Health officials in San Francisco, California, said Wednesday that residents who travel outside the city during the holiday season might be asked to quarantine when they return home to prevent a surge of COVID-19 cases.
In a statement, officials said all travelers entering the area following the holidays would be recommended to observe a two-week quarantine. Residents who interact with people from outside their homes without following social distancing guidelines and are not wearing masks will also be subjected to the 14-day quarantine.
San Francisco health officials are still discussing with other counties in the Bay Area on whether they should issue a regional advisory.
The move comes as the state of California has seen a surge in COVID-19 cases in recent days. Across the U.S, health officials are also recording an uptick in coronavirus cases, KTLA5 reported.
“The last thing we need is people traveling outside to higher prevalence areas and bringing the virus back,” Martin County Health Officer Dr. Matt Willis said Wednesday.
The decision to impose mandatory two-week quarantines aims to prevent another rise in infection in the Bay Area, which has successfully maintained a positivity rate of less than 1%.
California has not seen a resurgence in coronavirus cases compared to other states across the nation. However, the rate of infections is rising. The state reported a seven-day average of 4,471 cases, and hospitalizations increased by at least 13.5% in the last two weeks.
Dr. Mark Ghaly, the state’s secretary of health and human services, said California has been able to curb a resurgence after it moved businesses outdoors and slowed down its reopening.
“Although we’re seeing some trends up here in California, those trends are modest, steady. We’re watching them closely,” Ghlay said. “I think our approach to keeping as much of our activities outdoors even in the formal business sectors as much as possible has contributed quite a bit to keeping transmission low.”
State health officials are expected to release coronavirus guidelines ahead of Thanksgiving and Christmas.
While San Francisco has tamped down on their infection rate, two California counties on Wednesday moved backward in Governor Gavin Newsom’s reopening system as coronavirus cases rise.
The state’s four-tier, color-coded classification system was designed to help counties determine whether they can move forward with reopening.
The new system has four tiers: yellow, orange, red, and purple. Counties in the yellow tier have minimal coronavirus spread. Nearly all business establishments in this tier are allowed to reopen for indoor operations. They are required to impose strict guidelines, such as social distancing and face-covering.
The purple tier means the county is seeing a widespread COVID-19 transmission.

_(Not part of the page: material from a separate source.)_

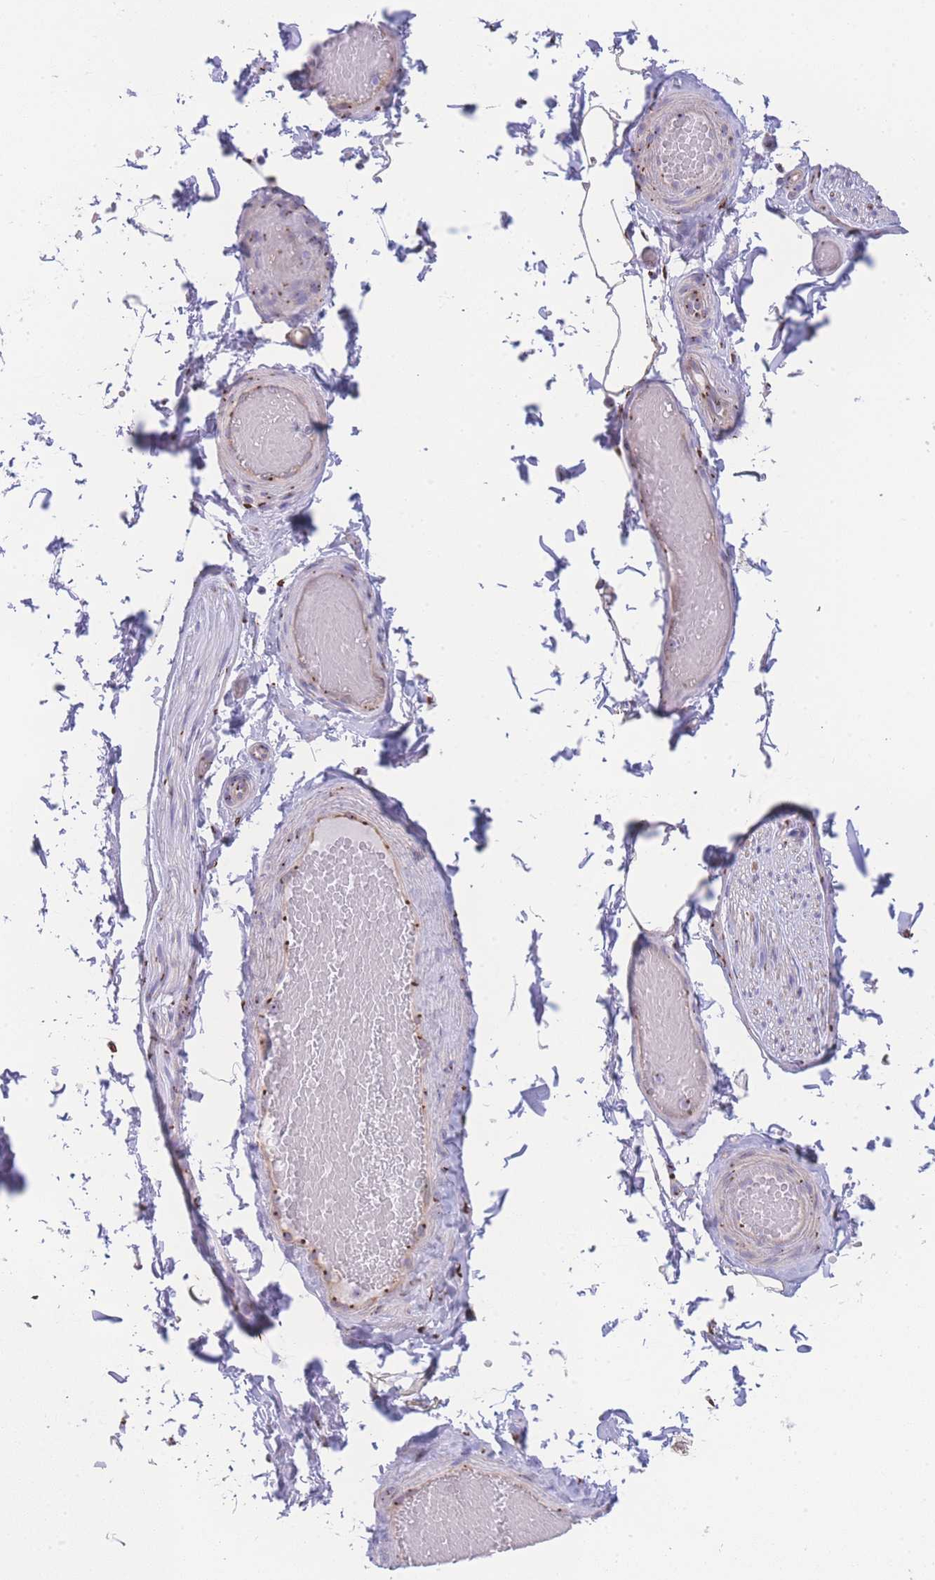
{"staining": {"intensity": "negative", "quantity": "none", "location": "none"}, "tissue": "adipose tissue", "cell_type": "Adipocytes", "image_type": "normal", "snomed": [{"axis": "morphology", "description": "Normal tissue, NOS"}, {"axis": "topography", "description": "Soft tissue"}, {"axis": "topography", "description": "Vascular tissue"}, {"axis": "topography", "description": "Peripheral nerve tissue"}], "caption": "Immunohistochemical staining of benign human adipose tissue shows no significant expression in adipocytes. Brightfield microscopy of immunohistochemistry (IHC) stained with DAB (3,3'-diaminobenzidine) (brown) and hematoxylin (blue), captured at high magnification.", "gene": "GOLM2", "patient": {"sex": "male", "age": 32}}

Nearly all businesses located in the area in this tier are asked to severely limit or close indoor operations. Counties with more than seven daily new coronavirus cases per 100,000 residents or a positivity rate of higher than 8% fall into this tier.
Under the purple tier, hair salons, nail salons, and personal care services are allowed to open indoors following specific modifications. Retailers and malls may also open indoors at 25% capacity. Museums, zoos, aquariums, and movie theaters may only operate outdoors.
Places of worship are also not allowed to hold gatherings indoors. Family entertainment centers, including mini-golf, batting cages, and go-kart racing, are required to operate outdoors.
Under the lowest tier in California’s color-coded coronavirus system, schools and theme parks are advised to stay closed. Professional sports centers cannot take in live audiences. Non-essential offices and businesses are allowed to operate remotely, ABC News reported.
As of Thursday, the United States has recorded 9.4 million coronavirus cases and 233,729 deaths.